The ideal is a chromosome-level assembly, which is a complete DNA sequence for each chromosome with no unplaced segments. However, achieving this remains technically challenging, especially for large or repetitive genomes (dense in repetitive elements). Earlier sequencing technologies often produced assemblies at the contig (short contiguous sequences) or scaffold (ordered sets of contigs) level, with limited chromosomal context. The exact size of these fragments depends on the sequencing platform and bioinformatic methods available at the time.

For assemblies that are not fully resolved, summary statistics such as N50 and L50 are commonly used to characterise contiguity and assembly fragmentation; these metrics are explained in the Contigs and Scaffolds section.
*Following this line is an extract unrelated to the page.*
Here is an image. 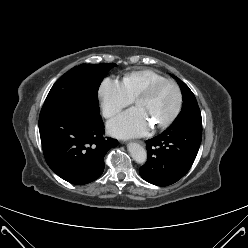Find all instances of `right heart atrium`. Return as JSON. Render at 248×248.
Here are the masks:
<instances>
[{"instance_id": "right-heart-atrium-1", "label": "right heart atrium", "mask_w": 248, "mask_h": 248, "mask_svg": "<svg viewBox=\"0 0 248 248\" xmlns=\"http://www.w3.org/2000/svg\"><path fill=\"white\" fill-rule=\"evenodd\" d=\"M98 97L103 116L107 119L116 116L124 107L132 102L122 82L113 78H105L99 86Z\"/></svg>"}]
</instances>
Reference genomes are central to omics research, particularly genomics. They provide a reference for "mapping" DNA sequence data from many individuals, enabling efficient identification of the genomic location of these sequences and the detection of polymorphisms (sequence differences among individuals) through a process known as variant calling.

The limitations of this practice, such as reference bias and under-representation of population diversity, have led to the development of population-level reference sets and pangenomes.

Reference genomes and their annotations are publicly accessible through online genome browsers and archives such as Ensembl, the European Nucleotide Archive (ENA) at EMBL-EBI, the UCSC Genome Browser, and NCBI.